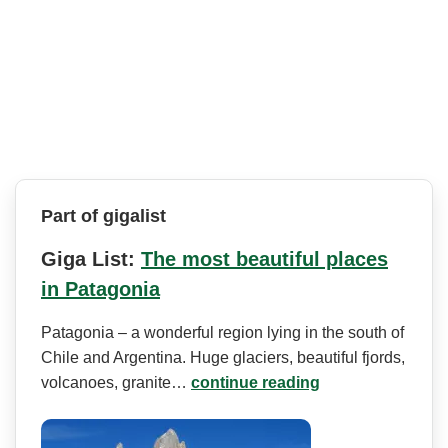
Part of gigalist
Giga List:
The most beautiful places
in Patagonia
Patagonia – a wonderful region lying in the south of
Chile and Argentina. Huge glaciers, beautiful fjords,
volcanoes, granite…
continue reading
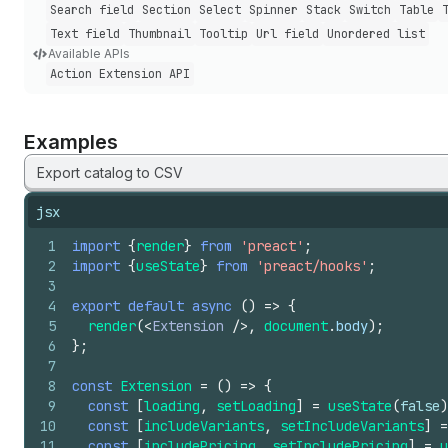
Search field
Section
Select
Spinner
Stack
Switch
Table
Text field
Thumbnail
Tooltip
Url field
Unordered list
Available APIs
Action Extension API
Examples
Export catalog to CSV
jsx
1
import
{
render
}
from
'preact'
;
2
import
{
useState
}
from
'preact/hooks'
;
3
4
export
default
async
(
)
=>
{
5
render
(
<
Extension
/>
,
document
.
body
)
;
6
}
;
7
8
const
Extension
=
(
)
=>
{
9
const
[
loading
,
setLoading
]
=
useState
(
false
)
10
const
[
includeVariants
,
setIncludeVariants
]
=
11
const
[
includePricing
,
setIncludePricing
]
=
u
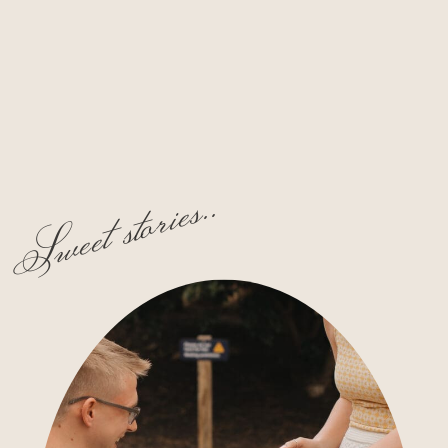
Sweet stories..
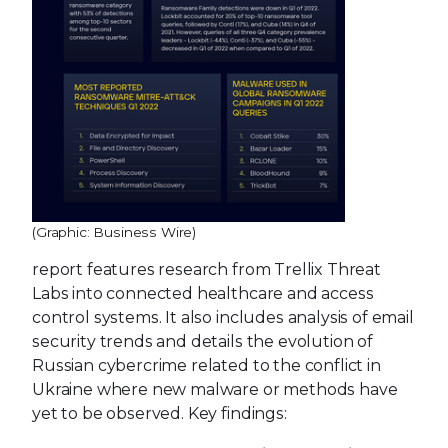
(Graphic: Business Wire)
report features research from Trellix Threat
Labs into connected healthcare and access
control systems. It also includes analysis of email
security trends and details the evolution of
Russian cybercrime related to the conflict in
Ukraine where new malware or methods have
yet to be observed. Key findings:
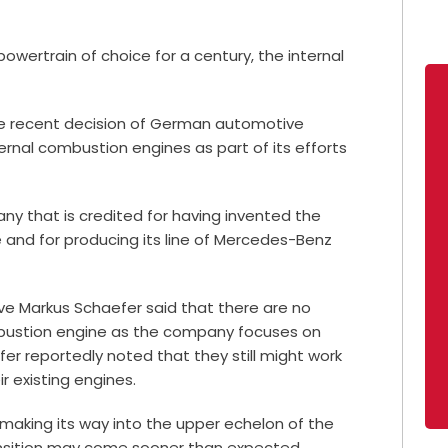
powertrain of choice for a century, the internal
he recent decision of German automotive
rnal combustion engines as part of its efforts
y that is credited for having invented the
and for producing its line of Mercedes-Benz
e Markus Schaefer said that there are no
bustion engine as the company focuses on
er reportedly noted that they still might work
r existing engines.
ly making its way into the upper echelon of the
transition may come sooner than expected.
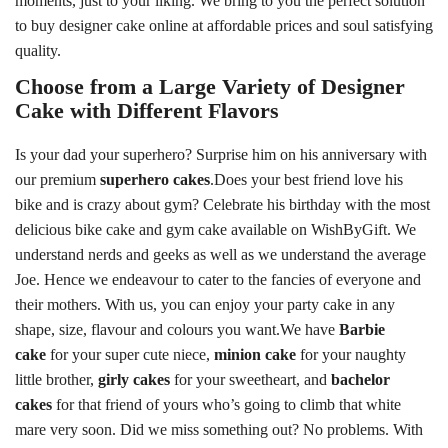
moments, just to your liking. We bring to you the perfect solution
to buy designer cake online at affordable prices and soul satisfying
quality.
Choose from a Large Variety of Designer
Cake with Different Flavors
Is your dad your superhero? Surprise him on his anniversary with
our premium
superhero cakes
.Does your best friend love his
bike and is crazy about gym? Celebrate his birthday with the most
delicious bike cake and gym cake available on WishByGift. We
understand nerds and geeks as well as we understand the average
Joe. Hence we endeavour to cater to the fancies of everyone and
their mothers. With us, you can enjoy your party cake in any
shape, size, flavour and colours you want.We have
Barbie
cake
for your super cute niece,
minion cake
for your naughty
little brother,
girly cakes
for your sweetheart, and
bachelor
cakes
for that friend of yours who’s going to climb that white
mare very soon. Did we miss something out? No problems. With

========================

Exercise description: Can you reproduce every line of text in the listing above verbatim, leaving the pictures out of your answer?

Response area:
Part of gigalist
Giga List:
The most beautiful places
in Patagonia
Patagonia – a wonderful region lying in the south of
Chile and Argentina. Huge glaciers, beautiful fjords,
volcanoes, granite…
continue reading
Search field
Section
Select
Spinner
Stack
Switch
Table
Text field
Thumbnail
Tooltip
Url field
Unordered list
Available APIs
Action Extension API
Examples
Export catalog to CSV
jsx
1
import
{
render
}
from
'preact'
;
2
import
{
useState
}
from
'preact/hooks'
;
3
4
export
default
async
(
)
=>
{
5
render
(
<
Extension
/>
,
document
.
body
)
;
6
}
;
7
8
const
Extension
=
(
)
=>
{
9
const
[
loading
,
setLoading
]
=
useState
(
false
)
10
const
[
includeVariants
,
setIncludeVariants
]
=
11
const
[
includePricing
,
setIncludePricing
]
=
u
Sweet stories..
(Graphic: Business Wire)
report features research from Trellix Threat
Labs into connected healthcare and access
control systems. It also includes analysis of email
security trends and details the evolution of
Russian cybercrime related to the conflict in
Ukraine where new malware or methods have
yet to be observed. Key findings:
powertrain of choice for a century, the internal
he recent decision of German automotive
rnal combustion engines as part of its efforts
y that is credited for having invented the
and for producing its line of Mercedes-Benz
e Markus Schaefer said that there are no
bustion engine as the company focuses on
er reportedly noted that they still might work
r existing engines.
ly making its way into the upper echelon of the
transition may come sooner than expected.
moments, just to your liking. We bring to you the perfect solution
to buy designer cake online at affordable prices and soul satisfying
quality.
Choose from a Large Variety of Designer
Cake with Different Flavors
Is your dad your superhero? Surprise him on his anniversary with
our premium
superhero cakes
.Does your best friend love his
bike and is crazy about gym? Celebrate his birthday with the most
delicious bike cake and gym cake available on WishByGift. We
understand nerds and geeks as well as we understand the average
Joe. Hence we endeavour to cater to the fancies of everyone and
their mothers. With us, you can enjoy your party cake in any
shape, size, flavour and colours you want.We have
Barbie
cake
for your super cute niece,
minion cake
for your naughty
little brother,
girly cakes
for your sweetheart, and
bachelor
cakes
for that friend of yours who’s going to climb that white
mare very soon. Did we miss something out? No problems. With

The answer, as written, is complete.